L’intellect, principe directeur de la conscience (7), est ici évoqué comme étant actif (ou “agent”) dans
son rapport à la conscience.
Il est important de relever, en
conclusion de ce chapitre (p.92), une référence à la “connaissance intégrale”
telle qu’elle sera formulée de façon plus précise encore dans Les principes du calcul infinitésimal :
« L’agent principal du développement de
l’intelligence c’est l’attention, qui, en permettant de pousser l’analyse très
loin, fournit les éléments de synthèses nouvelles, et dont il y a, peut-être,
lieu d’envisager aussi un autre mode plus élevé, conduisant directement à la
synthèse sans passer par une analyse préalable. Mais l’attention, sous toutes
ses formes, n’est au fond que la conscience portée au degré d’intensité. »
En
effet, métaphysiquement, la conscience elle-même, en tant qu’elle connaît
directement ses propres opérations, est une indication de son identité à l’omniprésence l’Être (8).
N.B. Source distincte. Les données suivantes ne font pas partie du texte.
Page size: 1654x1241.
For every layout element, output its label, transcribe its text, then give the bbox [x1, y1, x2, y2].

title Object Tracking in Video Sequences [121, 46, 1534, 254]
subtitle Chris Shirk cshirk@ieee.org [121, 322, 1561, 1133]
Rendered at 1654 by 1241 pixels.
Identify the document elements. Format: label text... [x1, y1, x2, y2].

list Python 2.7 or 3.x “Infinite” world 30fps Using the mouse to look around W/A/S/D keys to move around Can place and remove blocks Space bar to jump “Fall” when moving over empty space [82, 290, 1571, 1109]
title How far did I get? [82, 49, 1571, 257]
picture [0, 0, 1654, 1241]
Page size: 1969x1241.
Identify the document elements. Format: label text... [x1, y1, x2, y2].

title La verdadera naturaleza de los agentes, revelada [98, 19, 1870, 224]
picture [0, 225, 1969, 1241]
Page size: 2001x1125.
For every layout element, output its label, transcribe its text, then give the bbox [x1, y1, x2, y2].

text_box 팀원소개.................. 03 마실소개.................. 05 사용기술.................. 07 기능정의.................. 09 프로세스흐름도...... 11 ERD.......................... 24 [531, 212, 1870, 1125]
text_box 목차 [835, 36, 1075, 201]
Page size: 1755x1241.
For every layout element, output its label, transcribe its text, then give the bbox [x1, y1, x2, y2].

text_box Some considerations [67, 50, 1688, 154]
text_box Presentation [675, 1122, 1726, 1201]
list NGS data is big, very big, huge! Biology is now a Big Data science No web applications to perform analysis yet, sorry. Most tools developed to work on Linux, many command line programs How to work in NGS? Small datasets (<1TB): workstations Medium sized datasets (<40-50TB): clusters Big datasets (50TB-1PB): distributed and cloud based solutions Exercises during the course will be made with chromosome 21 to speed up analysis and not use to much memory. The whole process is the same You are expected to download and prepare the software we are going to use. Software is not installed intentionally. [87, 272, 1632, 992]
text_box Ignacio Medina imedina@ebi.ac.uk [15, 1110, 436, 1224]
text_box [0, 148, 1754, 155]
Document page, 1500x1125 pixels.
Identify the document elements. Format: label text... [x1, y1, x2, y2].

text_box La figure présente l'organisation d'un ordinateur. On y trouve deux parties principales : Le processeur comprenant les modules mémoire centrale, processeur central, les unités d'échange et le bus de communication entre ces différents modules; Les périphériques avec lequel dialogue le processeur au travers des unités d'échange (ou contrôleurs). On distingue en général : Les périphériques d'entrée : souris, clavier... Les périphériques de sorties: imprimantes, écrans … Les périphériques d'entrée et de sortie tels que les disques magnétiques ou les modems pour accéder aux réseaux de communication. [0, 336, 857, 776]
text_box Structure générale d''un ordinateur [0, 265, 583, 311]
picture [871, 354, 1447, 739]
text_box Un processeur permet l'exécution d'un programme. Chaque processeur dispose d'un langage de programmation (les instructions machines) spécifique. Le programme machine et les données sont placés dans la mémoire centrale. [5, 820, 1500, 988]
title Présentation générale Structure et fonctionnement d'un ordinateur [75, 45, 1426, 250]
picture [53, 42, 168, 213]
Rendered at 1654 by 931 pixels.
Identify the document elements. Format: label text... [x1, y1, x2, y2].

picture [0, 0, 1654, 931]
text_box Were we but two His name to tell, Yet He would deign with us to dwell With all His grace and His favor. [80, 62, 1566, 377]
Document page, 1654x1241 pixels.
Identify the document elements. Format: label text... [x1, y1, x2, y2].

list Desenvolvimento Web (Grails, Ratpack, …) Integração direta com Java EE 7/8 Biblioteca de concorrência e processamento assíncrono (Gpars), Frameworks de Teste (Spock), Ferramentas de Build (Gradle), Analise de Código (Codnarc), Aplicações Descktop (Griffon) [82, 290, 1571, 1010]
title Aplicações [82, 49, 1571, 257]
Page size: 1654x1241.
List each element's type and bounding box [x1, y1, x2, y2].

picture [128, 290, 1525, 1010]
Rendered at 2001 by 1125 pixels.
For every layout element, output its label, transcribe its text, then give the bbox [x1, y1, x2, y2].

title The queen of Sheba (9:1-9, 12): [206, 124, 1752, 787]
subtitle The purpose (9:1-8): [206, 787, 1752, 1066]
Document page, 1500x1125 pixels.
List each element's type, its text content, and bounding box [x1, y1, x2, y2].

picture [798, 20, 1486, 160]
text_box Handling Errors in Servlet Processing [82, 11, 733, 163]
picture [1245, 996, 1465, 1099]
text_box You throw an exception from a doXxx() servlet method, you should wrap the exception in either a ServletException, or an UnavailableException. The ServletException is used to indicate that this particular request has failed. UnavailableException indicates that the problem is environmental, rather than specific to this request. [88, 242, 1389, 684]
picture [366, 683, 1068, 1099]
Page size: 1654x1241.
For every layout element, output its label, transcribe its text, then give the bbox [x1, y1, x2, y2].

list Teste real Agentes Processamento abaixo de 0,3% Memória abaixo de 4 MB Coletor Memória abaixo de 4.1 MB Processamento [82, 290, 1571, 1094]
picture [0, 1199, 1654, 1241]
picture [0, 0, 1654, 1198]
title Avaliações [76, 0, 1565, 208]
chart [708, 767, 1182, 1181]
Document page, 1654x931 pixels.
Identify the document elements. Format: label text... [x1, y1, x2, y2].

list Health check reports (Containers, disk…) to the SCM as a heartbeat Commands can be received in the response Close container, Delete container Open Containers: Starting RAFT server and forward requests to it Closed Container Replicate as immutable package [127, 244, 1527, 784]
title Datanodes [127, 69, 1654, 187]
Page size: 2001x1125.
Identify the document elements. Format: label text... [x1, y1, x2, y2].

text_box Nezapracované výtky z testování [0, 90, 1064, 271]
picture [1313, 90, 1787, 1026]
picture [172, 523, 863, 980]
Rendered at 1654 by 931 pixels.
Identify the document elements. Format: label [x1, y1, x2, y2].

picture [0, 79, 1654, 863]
Au chapitre XXIII « La raison et
l’intellect », Guénon distinguera
nettement l’intellect pur de la raison (p.196) :
« On pourrait se demander maintenant pourquoi
nous avons dit que l’étude psychologique de l’intelligence s’arrête à la
raison, et pourquoi cette étude ne comprend pas également l’intellect. C’est
que les opérations de l’intellect, en raison du caractère transcendant de cette
faculté, ne peuvent pas être comprises dans les phénomènes mentaux, qui
constituent, par définition, l’objet de la psychologie ; elles échappent même
entièrement à l’ordre phénoménal, par suite de leur universalité ; et, d’autre
part, cette universalité, disons-le en passant, fait que l’intellect pur doit
exister en tous les êtres, au moins virtuellement, tandis que la raison est
particulière à l’homme. »
Pour Guénon, conformément au point de
vue traditionnel hindou, le souvenir s’explique par le pouvoir de synthèse
inhérente à la conscience ; l’imagination n’étant possible que par
l’activité de la mémoire qui permet, lorsque l’attention de la conscience se
concentre sur un objet, d’opérer une analyse ou des analyses, par combinaison
puis par synthèse. Les facultés d’acquisition, le sens intime, les facultés de
conservation (mémoire), l’analyse (abstraction), les facultés d’élaboration, le
jugement, le raisonnement.
Il n’est ici question que de la
conscience à laquelle se soumettent en définitive toutes les opérations
sensorielles, le milieu mental jouant le rôle de coordinateur interne.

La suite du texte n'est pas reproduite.